F. Scott Fitzgerald once said the rich are different. Hemingway added, "Yes. They have more money." This comes to mind as I read about the residents of an exclusive enclave in Montana who are suing Credit Suisse Bank because the bank loaned them too much money.
Then, there's the despicable behavior of Goldman Sachs who was selling mortgage securities short (betting that they would drop in value) while selling them to institutional customers.
At the Yellowstone Club, near Big Sky, Mont., the story has it that neighbors such as Bill Gates, Dan Quayle and 3,000 aggrieved property owners are filing a lawsuit against a bank that loaned $375 million to the resort to buy lodges, golf courses, ski lifts and other appurtenances of the good life. Now the bank is foreclosing, so the racketeering charges and financial bile has raised the lawsuit to $25 billion. Apparently, the bank deliberately loaned too much money so that the properties would all go into foreclosure.
These wealthy people are pretty smart to have come up with such a novel concept. I hope it's not too late for the rest of America's foreclosure victims to organize in a giant, class-action suit. Banding together like the Yellowstone 3,000, several million Americans should file suit against all the banks that loaned them money on what turned out to be "real estate with deliberately inflated values made possible by the excessive bank loans."

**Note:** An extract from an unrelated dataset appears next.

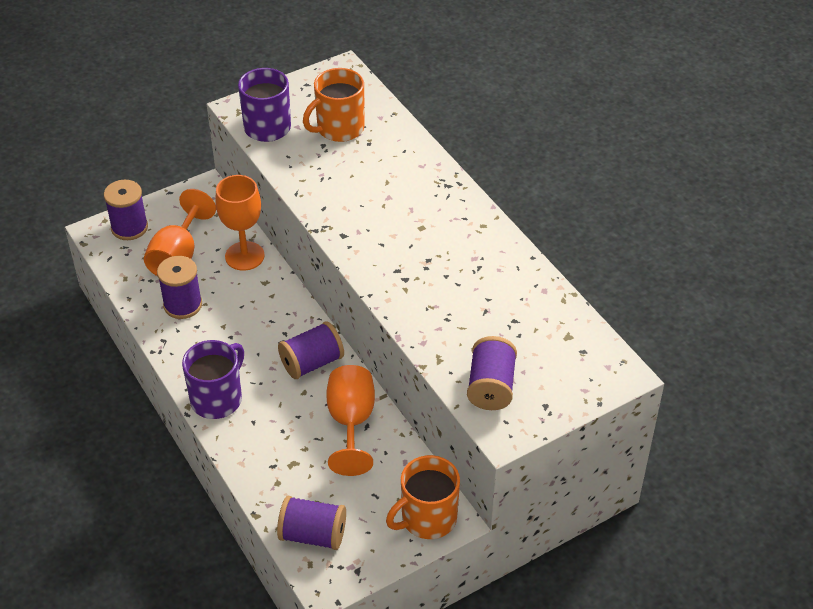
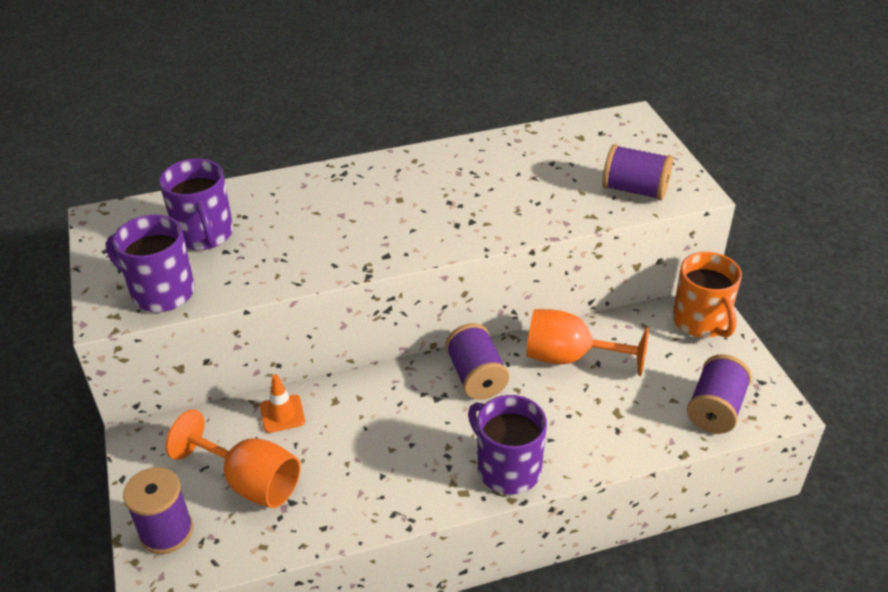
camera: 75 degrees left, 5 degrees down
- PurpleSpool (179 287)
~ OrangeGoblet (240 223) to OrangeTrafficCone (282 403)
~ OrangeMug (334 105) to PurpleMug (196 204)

Then, there is Goldman Sachs. This is a company that we taxpayers brought back from the dead. We allowed them to turn into a bank in the 11th hour to generate taxpayer support, and we propped up AIG, which was insuring much of what Goldman Sachs owned. Without support from U.S. citizens, Goldman Sachs would be history today. What we also know, from an extensive New York Times article, is that Goldman Sachs was constructing mortgage securities and selling them to institutional customers - representing them as great investments. At the same time, the firm was selling the same securities short.
In other words, they made money when the securities dropped in value. Some of these securities were imploding within three months of having been sold.
Goldman Sachs claims that all of their customers knew that short sales were happening. I find that hard to believe. What I do find credible is that the customers are so ashamed at having been taken that they want the whole issue to just go away. Trying to sue Goldman would just call attention to the buyers' own greed and stupidity. If Goldman was smart enough at the outset to factor this outcome into their immensely profitable behavior, I have to give them credit.
I'm still waiting for financial reform to find a way to tax firms that benefited from our bailout of AIG. In Goldman's case, I think the number was $18 billion. That's within a few billion of what they are about to pay in bonuses. Great Britain doesn't seem to have a problem accomplishing this claw-back tax. Why? Because Britain's election cycle is, by law, just a few weeks and there are strict limitations on campaign fundraising.
In a different context involving the Arab world, Thomas Friedman points out, "We need to inspire the village to shame those who betray our common values." Fine. A dose of shame might do some good for Goldman Sachs, but a punitive tax would really drive the point home and give about 300 million Americans some smug satisfaction.